[Begin AVAILABLE DATA]

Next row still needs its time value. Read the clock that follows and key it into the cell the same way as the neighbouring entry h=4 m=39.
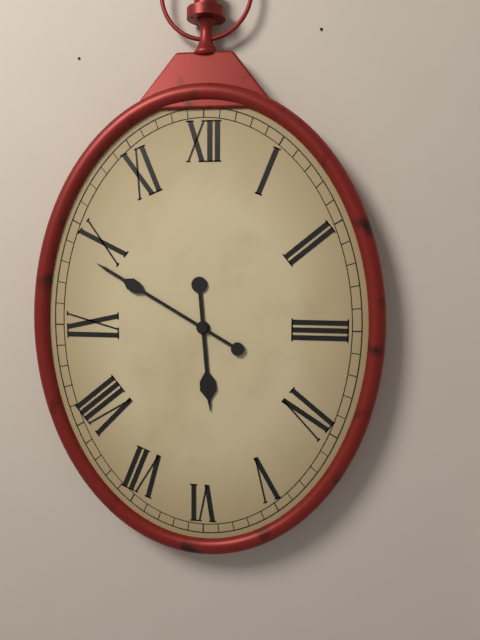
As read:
h=5 m=50
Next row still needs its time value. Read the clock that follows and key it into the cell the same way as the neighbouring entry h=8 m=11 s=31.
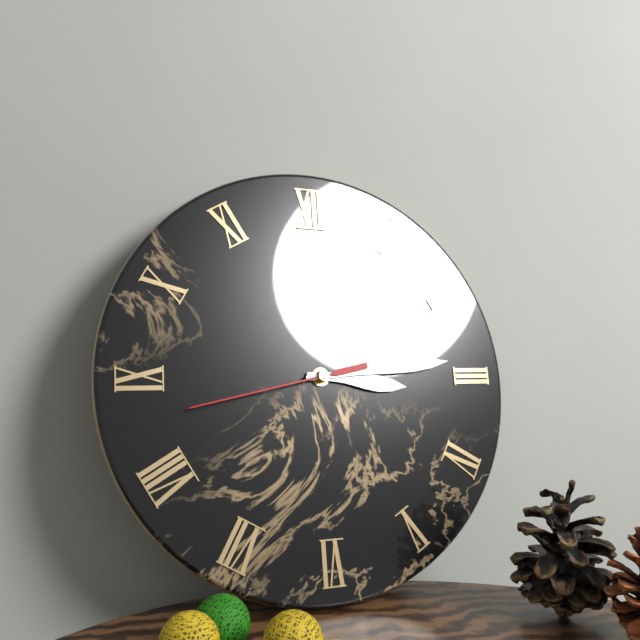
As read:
h=3 m=14 s=43
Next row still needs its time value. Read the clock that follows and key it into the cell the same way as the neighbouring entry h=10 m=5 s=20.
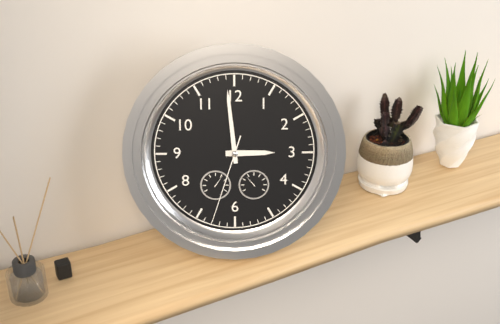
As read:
h=2 m=59 s=33
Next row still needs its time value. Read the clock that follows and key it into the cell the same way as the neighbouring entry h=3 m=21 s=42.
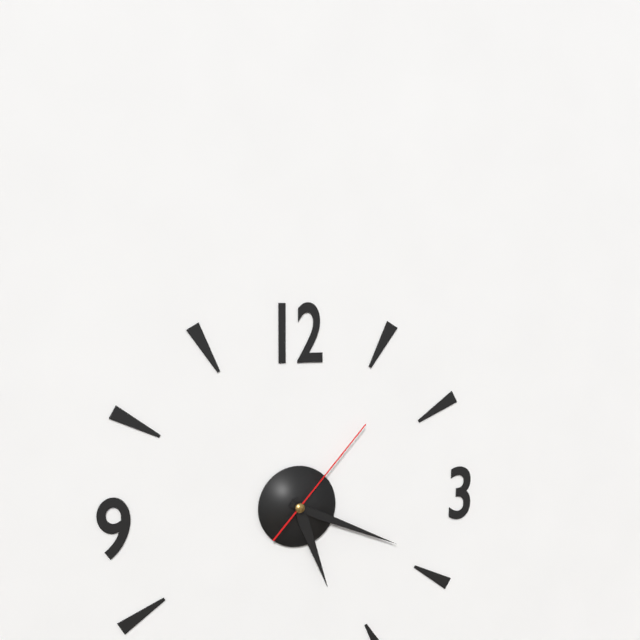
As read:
h=5 m=19 s=7
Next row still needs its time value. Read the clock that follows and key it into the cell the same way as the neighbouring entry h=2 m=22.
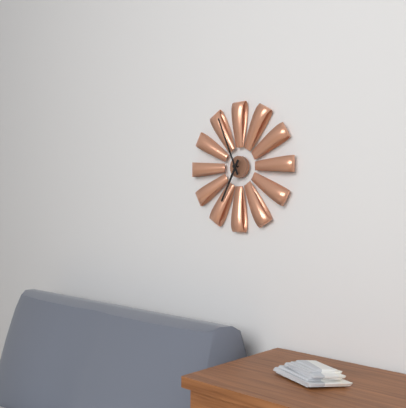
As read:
h=6 m=56
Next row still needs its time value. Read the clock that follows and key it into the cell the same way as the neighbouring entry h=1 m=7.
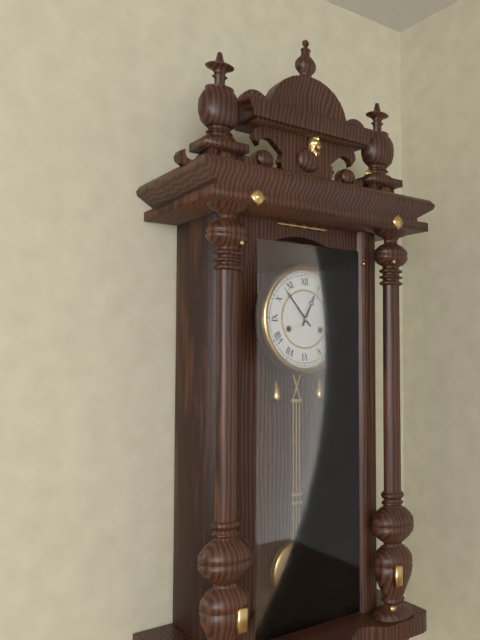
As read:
h=12 m=53
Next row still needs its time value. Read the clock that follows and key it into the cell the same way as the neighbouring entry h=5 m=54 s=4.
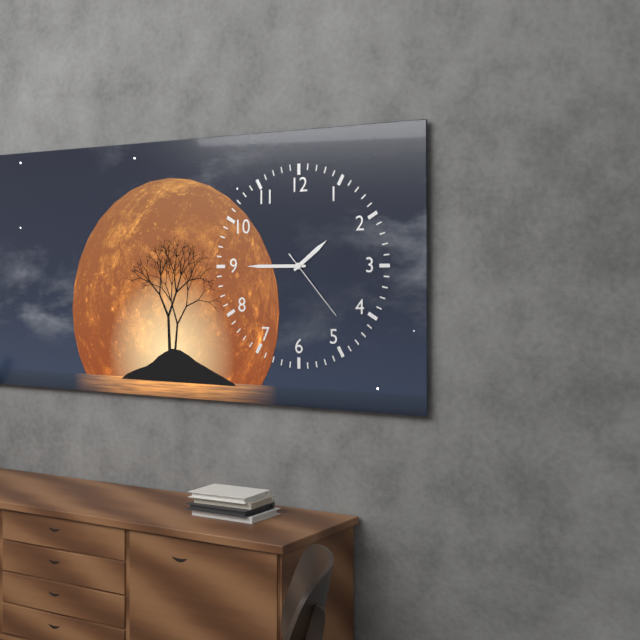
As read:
h=1 m=45 s=23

[End AVAILABLE DATA]

§ TASK
Lay out the lines above as a two-column CSV headed "text" and "answer", with one row per line. Put each line's wording and its answer in their own quoted fields, replace line breaks with spaces, and leave the pictures out.

§ OUTPUT FOR THIS TASK
text,answer
"Next row still needs its time value. Read the clock that follows and key it into the cell the same way as the neighbouring entry h=4 m=39. As read:","h=5 m=50"
"Next row still needs its time value. Read the clock that follows and key it into the cell the same way as the neighbouring entry h=8 m=11 s=31. As read:","h=3 m=14 s=43"
"Next row still needs its time value. Read the clock that follows and key it into the cell the same way as the neighbouring entry h=10 m=5 s=20. As read:","h=2 m=59 s=33"
"Next row still needs its time value. Read the clock that follows and key it into the cell the same way as the neighbouring entry h=3 m=21 s=42. As read:","h=5 m=19 s=7"
"Next row still needs its time value. Read the clock that follows and key it into the cell the same way as the neighbouring entry h=2 m=22. As read:","h=6 m=56"
"Next row still needs its time value. Read the clock that follows and key it into the cell the same way as the neighbouring entry h=1 m=7. As read:","h=12 m=53"
"Next row still needs its time value. Read the clock that follows and key it into the cell the same way as the neighbouring entry h=5 m=54 s=4. As read:","h=1 m=45 s=23"